Since the member has been here six years, how come his pension is not involved in the private sector?
Mr. Pierre Poilievre:
Mr. Speaker, I personally do not run the pension system around here but I am interested to learn that the hon. member has all of a sudden taken an interest in it. I have never once heard Liberals say that they wanted to cut their own entitlements. In fact, entitlement has been the driving force behind the Liberal Party for approximately a generation. It is the uniting principle of the Liberal Party.
Today we are talking about the pensions of Canadians and the fact that we need a strong, robust business sector in order, not only to employ people today but to pay out the dividends that form the income of our pension plans. That requires a strong, free enterprise economy, and that is what we are providing.
Ms. Elizabeth May (Saanich—Gulf Islands, GP):
Mr. Speaker, I would ask the parliamentary secretary to perhaps amend his remarks. I think he mistakenly referred to a postal strike. I think he meant the postal lockout.

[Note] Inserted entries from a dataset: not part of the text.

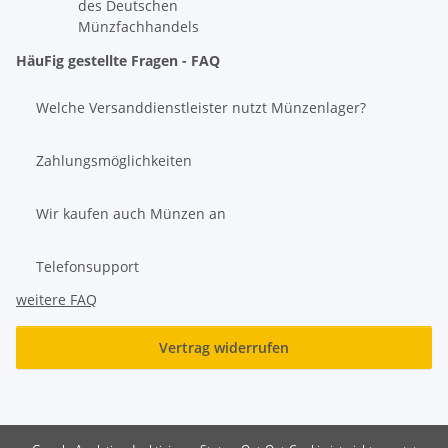
des Deutschen
Münzfachhandels
HäuFig gestellte Fragen - FAQ
Welche Versanddienstleister nutzt Münzenlager?
Zahlungsmöglichkeiten
Wir kaufen auch Münzen an
Telefonsupport
weitere FAQ
Vertrag widerrufen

My question is on other urgent pension matters that I do not know that the government is dealing with. I wish we were able to look at pension issues and not be merely focused on this quite inadequate private sector pooled registered pension plan. Instead, I wish we were able to look at the urgent issue that pensions that were not protected in the private sector be protected as secured creditors in bankruptcy, such that the workers at Nortel would not be wiped out by what happened to them. This is a continual problem in our economy.

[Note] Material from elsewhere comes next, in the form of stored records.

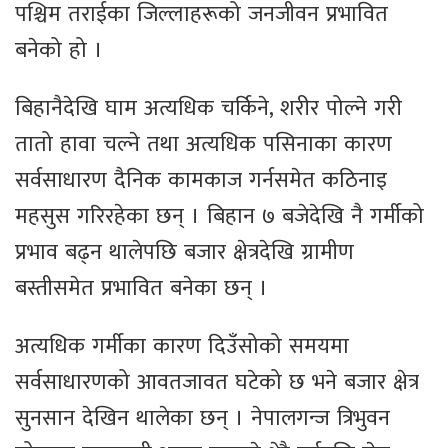
पश्चिम तराईका जिल्लाहरूको जनजीवन प्रभावित
बनेको हो ।
बिहानैदेखि घाम अत्यधिक चर्किने, शरीर पोल्ने गरी
तातो हावा चल्ने तथा अत्यधिक पसिनाका कारण
सर्वसाधारण दैनिक कामकाज गर्नसमेत कठिनाइ
महसुस गरिरहेका छन् । बिहान ७ बजेदेखि नै गर्मीको
प्रभाव बढ्न थालेपछि बजार क्षेत्रदेखि ग्रामीण
बस्तीसमेत प्रभावित बनेका छन् ।
अत्यधिक गर्मीका कारण दिउँसोको समयमा
सर्वसाधारणको आवतजावत घटेको छ भने बजार क्षेत्र
सुनसान देखिन थालेका छन् । नेपालगन्ज त्रिभुवन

Why are we not acting to protect the pensions of people under the superannuation scheme, of retired RCMP, military and civil servants who lose pension benefits to their surviving spouse if they remarry after age 60.
Those are urgent issues and I do not see the government addressing them.
Mr. Pierre Poilievre:
Mr. Speaker, the hon. member has raised good questions.
I would simply add that in order for any of our pensions, public or private, to function, we need a strong business sector generating the wealth to pay into those funds.
We have created a vibrant business sector by signing nine new free trade agreements, by lowering business taxes by one-third, by cutting red tape and by moving forward with a budget that is coming this spring that will reduce the cost and the burden of government so that we can unleash the strength of free enterprise so that people can aspire to provide for themselves, their families and, eventually, for their retirements.